## ZITIERTE PASSAGE:
= = = =

Weihnachten ist die Zeit der Besinnlichkeit und Ruhe – zumindest wird dieses Bild gerne von den Medien propagiert. Und mit Besinnlichkeit und Ruhe verbinde ich durchaus auch sich mal hinzusetzen und ein Buch zu lesen oder Musik zu hören. Womit wir beim heutigen Thema sind: Es wird nämlich mal wieder höchste Zeit euch ein paar hörenswerte Spielesoundtracks zu empfehlen. Wenn wir in diesem Tempo weitermachen, brauchen wir zwar trotzdem noch 180 Jahre bis wir meine komplette Sammlung (Stand heute) durchhaben. Aber Kleinvieh macht bekanntlich auch Mist .
Wie immer gilt: Ich kann nur über die Version des Albums reden, die ich besitze und nicht über diverse Abwandlungen mit ggf. mehr oder weniger Tracks. Vor allem in Zeiten von iTunes ist das echt lästig geworden mit den gefühlt tausend verschiedenen Variationen (wegen bspw. zusätzlichen Exklusivtracks je nach Veröffentlichungsplattform).
Komponist: Jeff van Dyck (Rome: Total War)
Umfang: 00:50:20 (16 Lieder)
Mögliche Bezugsquelle: Bandcamp (10 US-Dollar)
In der Welt des Dealers geht es nicht freundlich zu – so viel ist nach dem Anhören dieses Albums eindeutig klar. “Düsternis” ist der Überbegriff für alle Stücke ohne aber gleich in ein monotones “Gott, ist die Welt schlecht”-Thema zu verfallen. Stattdessen bietet Jeff van Dyck ein durchweg abwechslungsreiches Hörerlebnis sowohl was die Spannungskurve betrifft als auch die verwendeten Instrumente. Schnelle und harte Stücke mit vielen Trommeln wechseln sich ab mit mystischer Streicher-Anspannung und der einen oder anderen Erholungsphase mit der Laute. Alles in allem werdet ihr als Hörer sehr gut in dieses Fantasiereich voller Gefahren und Herausforderungen versetzt und geht an der Seite des Helden seinen Weg zur Erlösung.

= = = =

## DATENAUFLISTUNG:
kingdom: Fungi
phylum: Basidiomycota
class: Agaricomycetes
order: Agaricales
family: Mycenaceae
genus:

= = = =

## AUFGABE A:
Übertrage aus der Passage über Spielesoundtracks den Satz „Stattdessen bietet Jeff van Dyck ein durchweg abwechslungsreiches Hörerlebnis sowohl was die Spannungskurve betrifft als auch die verwendeten Instrumente.“ ins Englische.
## AUFGABE B:
Schreibe die Passage über Spielesoundtracks im Anschluss an ihren letzten Satz weiter.

## ERGEBNIS A:
Instead, Jeff van Dyck offers a consistently varied listening experience, both in terms of the tension curve and the instruments used.

## ERGEBNIS B:
Persönliches Lieblingslied: Track 03 – Deal Of The Millennia [03:03] (Anhören)
“Waaaah! Jetzt wird es ernst!” ist der Gedanke, der mir bei den ersten Takten durch den Kopf schießt. Und genau das will der Komponist damit auch ausdrücken. Das schnelle und in der Tonhöhe wechselnde Gitarrengrundmotiv versprüht eine unglaubliche Dramatik. Das Stück erschreckt und rüttelt auf. Damit passt es voll in mein Beuteschema .
Hitman 2: Silent Assassin (2002)
Komponist: Jesper Kyd (Assassin’s Creed II
Umfang: 00:64:56 (22 Lieder)
Mögliche Bezugsquelle: Amazon (24 Euro inkl. dem Soundtrack für Teil 1)
Mit dem Soundtrack zu Hitman: Codename 47 feierte Jesper Kyd seinen Durchbruch. Wenig verwunderlich, dass er mit diesem Album noch eine große Schippe drauflegte und dieses Mal mit einem großen Orchester plus Chor ins Rennen ging. Schon der Main Title gibt vor wo es langgeht: Theatralisch, episch und ohne Kompromisse – also genau das, was man von einem Schleichspiel eigentlich nicht erwarten würde. Stattdessen setzt Kyd wie schon bei Teil 1 bei der Musikuntermalung voll auf Action und Spannung – zwischendurch vermischt mit etwas lokalen Einflüssen. Bei 47 In St. Petersburg muss man nicht erst den Titel lesen, um zu wissen, dass wir in Russland unterwegs sind. Es ist quasi ein James-Bond-Film zum Anhören. Zwar nicht für ruhige Stunden geeignet aber doch ein erstklassiges Hörerlebnis.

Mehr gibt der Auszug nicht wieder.